Eventually, however, Vera began working in public relations, writing news releases, employee newspapers and newsletters, and handling media relations. Along the way, she became a better writer and, somewhere along the journey, she dreamed that she might write a novel.
 

book_cover-the-taste-of-sugar-marisel-vera-author
The Taste of Sugar is Vera's newest novel, which is a tale of love and endurance set in Puerto Rico on the eve of the Spanish-American War.
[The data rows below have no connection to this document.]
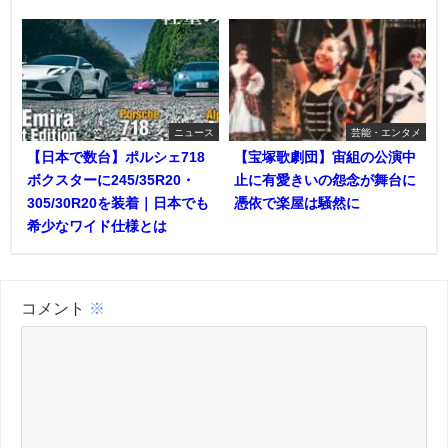
ニュース
芸能・エンタメ
【日本で数台】ポルシェ718
【宝塚歌劇団】宙組の公演中
ボクスターに245/35R20・
止に有愛きいの怨念が舞台に
305/30R20を装着｜日本でも
憑依で楽屋は騒然に
希少なワイド仕様とは
コメント
※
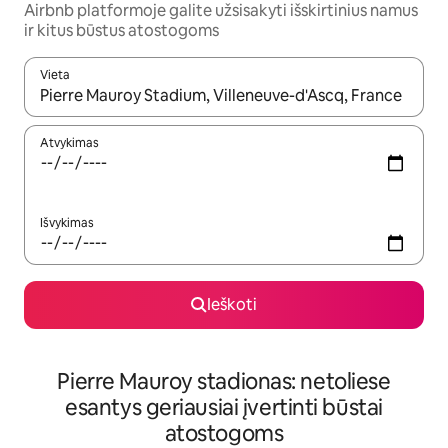
Airbnb platformoje galite užsisakyti išskirtinius namus
ir kitus būstus atostogoms
Vieta
Kai pasirodys paieškos rezultatai, juos naršyti galite naudodam
Atvykimas
Išvykimas
Ieškoti
Pierre Mauroy stadionas: netoliese
esantys geriausiai įvertinti būstai
atostogoms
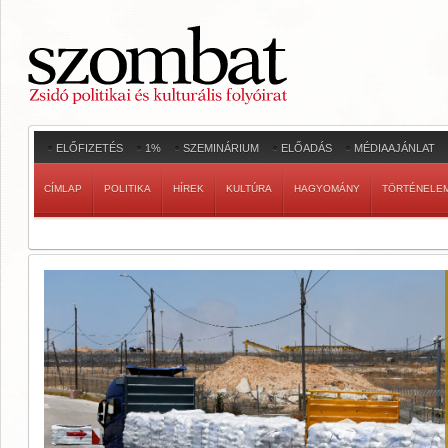
ELŐFIZETÉS
1%
SZEMINÁRIUM
ELŐADÁS
MÉDIAAJÁNLAT
CÍMLAP
POLITIKA
HÍREK
KULTÚRA
HAGYOMÁNY
TÖRTÉNELE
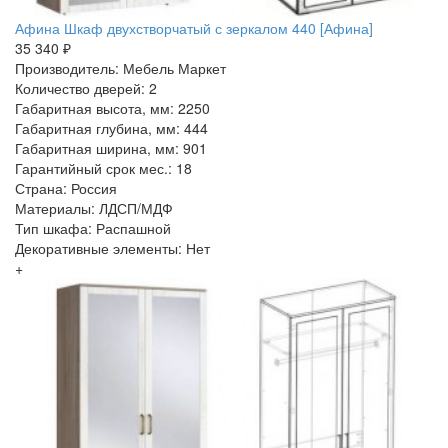
Афина Шкаф двухстворчатый с зеркалом 440 [Афина]
35 340 ₽
Производитель: Мебель Маркет
Количество дверей: 2
Габаритная высота, мм: 2250
Габаритная глубина, мм: 444
Габаритная ширина, мм: 901
Гарантийный срок мес.: 18
Страна: Россия
Материалы: ЛДСП/МДФ
Тип шкафа: Распашной
Декоративные элементы: Нет
+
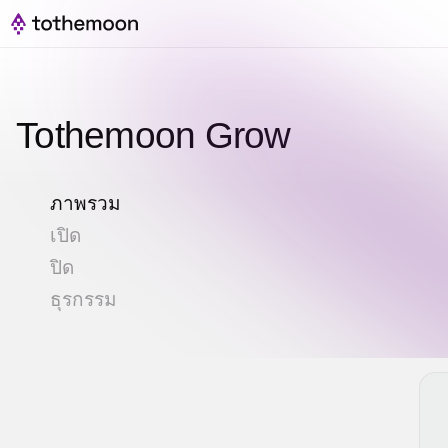
Tothemoon Grow
ภาพรวม
เปิด
ปิด
ธุรกรรม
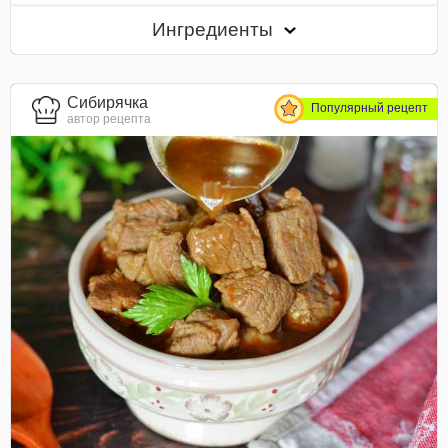
Ингредиенты
Сибирячка
Популярный рецепт
автор рецепта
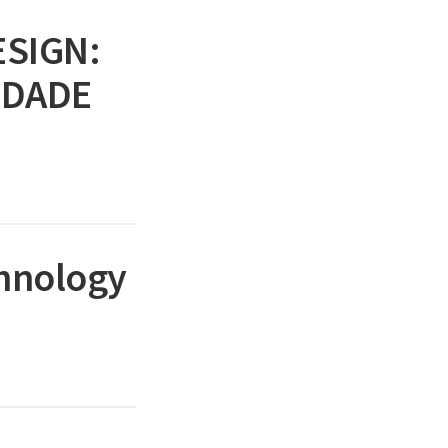
ESIGN:
IDADE
chnology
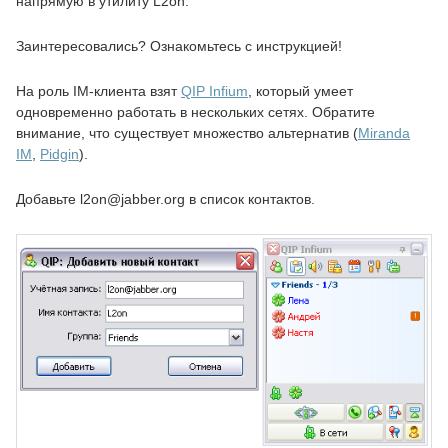
напрямую в утилиту L2on.
Заинтересовались? Ознакомьтесь с инструкцией!
На роль IM-клиента взят
QIP Infium
, который умеет
одновременно работать в нескольких сетях. Обратите
внимание, что существует множество альтернатив (
Miranda
IM
,
Pidgin
).
Добавьте l2on@jabber.org в список контактов.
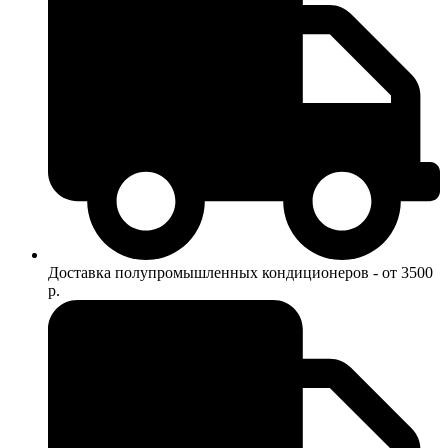
Доставка полупромышленных кондиционеров - от 3500
р.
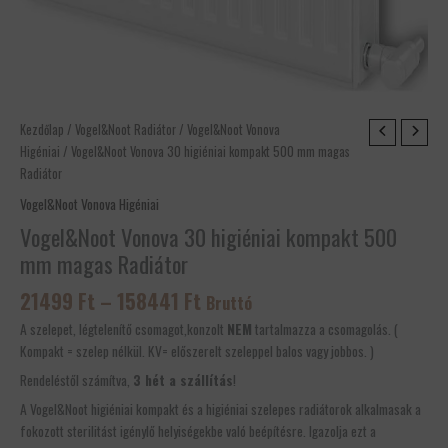
Ártartomány:
Vogel&Noot
Kezdőlap
/
Vogel&Noot Radiátor
/
Vogel&Noot Vonova
21499 Ft
Vonova
Higéniai
/ Vogel&Noot Vonova 30 higiéniai kompakt 500 mm magas
-
30
Radiátor
158441 Ft
higiéniai
Vogel&Noot Vonova Higéniai
kompakt
Vogel&Noot Vonova 30 higiéniai kompakt 500
500
mm magas Radiátor
mm
magas
21499
Ft
–
158441
Ft
Bruttó
Radiátor
mennyiség
A szelepet, légtelenítő csomagot,konzolt
NEM
tartalmazza a csomagolás. (
Kompakt = szelep nélkül. KV= előszerelt szeleppel balos vagy jobbos. )
Rendeléstől számítva,
3 hét a szállítás
!
A Vogel&Noot
higiéniai kompakt és a
higiéniai szelepes radiátorok alkalma
sak a
fokozott sterilitást igénylő helyi
ségekbe való beépítésre. Igazolja ezt a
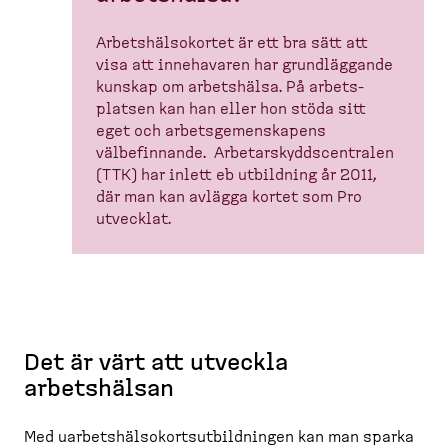
Arbets­häl­so­kortet är ett bra sätt att
visa att innehavaren har grundläggande
kunskap om arbetshälsa. På arbets­
platsen kan han eller hon stöda sitt
eget och arbets­ge­men­skapens
välbefinnande. Arbetar­skydds­cen­tralen
(TTK) har inlett eb utbildning år 2011,
där man kan avlägga kortet som Pro
utvecklat.
Det är värt att utveckla
arbetshälsan
Med uarbetshälsokortsutbildningen kan man sparka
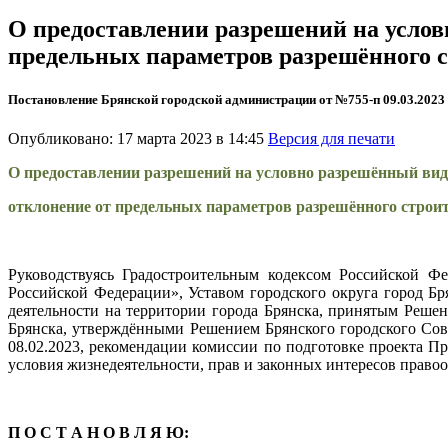
О предоставлении разрешений на услов
предельных параметров разрешённого 
Постановление Брянской городской администрации от №755-п 09.03.2023
Опубликовано: 17 марта 2023 в 14:45
Версия для печати
О предоставлении разрешений на условно разрешённый вид
отклонение от предельных параметров разрешённого строи
Руководствуясь Градостроительным кодексом Российской Ф
Российской Федерации», Уставом городского округа город 
деятельности на территории города Брянска, принятым Решен
Брянска, утверждёнными Решением Брянского городского Сове
08.02.2023, рекомендации комиссии по подготовке проекта Пр
условия жизнедеятельности, прав и законных интересов правоо
П О С Т А Н О В Л Я Ю:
“I didn’t know how or if it was even possible for someone like me (to write a novel),” Vera said. “I never ever saw myself or anyone like myself in a novel. I have been in love with novels since I was 8 years old. Novelists were gods and goddesses to me who created magical, mystical worlds so different from mine. How could a Puerto Rican girl from Humboldt Park be a goddess?”
 

Vera said she did not dare try for this fantastical dream until she was a stay-at-home mother with young children, finally personally content but feeling a hole in her heart that all the books she read could not fill.
 

When she read Dreaming in Cuban by Cristina Garcia, it gave her a newfound hope.
 

"I thought that maybe, just maybe, I could be like Cristina Garcia and write a novel, too," she said. "I was determined to try.”
 

Fast-forward to September 2020, and Vera has published two novels. Her second, titled The Taste of Sugar—a tale of love and endurance set in Puerto Rico on the eve of the Spanish-American War—is a labor of love, heritage and ancestry. Vera worked on this novel for 10 years, researching and writing, then researching and rewriting.
 

“When I was growing up, I didn’t know the history of my ancestors, and my parents who had gone to school in Puerto Rico also knew very little Puerto Rican history,” she said. “I felt the shakiness of my identity living in two such different worlds—the Puerto Rican world at home and among family and friends and the American world in school and at work. Writing The Taste of Sugar allowed me to claim the history of my ancestors for myself, for my mother, and for my children.”
 

Vera, who is passionate about everything Puerto Rican, believes that, at their core, her books are a celebration of Puerto Rican people and their culture.
 

“It’s about our history, our stories, our struggles,” she said. “There are very few novels published in the English language about Puerto Ricans, and I’m very proud to have mine be among them. It is important to tell our own stories and to see ourselves reflected in literature and in all the arts.”
 

The novel has earned some rave reviews from leading publications, including from critic Ron Charles at The Washington Post, who called Vera’s story weaving masterful, enthralling, and a “Latino Grapes of Wrath.”
 

O, The Oprah Magazine, had this to say about the researched work: “This illuminating work of historical fiction sheds light on a forgotten chapter of the American story through characters who burrow into your bones and whisper in your ear.”
 

Now that Vera has found her voice, she continues to use it. She is currently working on a new novel set in 1960s-1970s Humboldt Park, the neighborhood where she grew up. The book will explore racism, politics and society in Chicago through the lives of four Puerto Rican girls and their families.
 

“Becoming a successful writer is as likely as becoming successful in any of the arts—there are many more ‘nos’ than ‘yeses,’” Vera said. “I believe it is like anything else—you have to want to do this one thing so much that you are willing to keep trying despite the rejections, despite making very little money, and you keep writing. You really have to want it because there is no guarantee that you’ll make it. It’s not for the faint-hearted. But it’s possible. I’m an example of that!”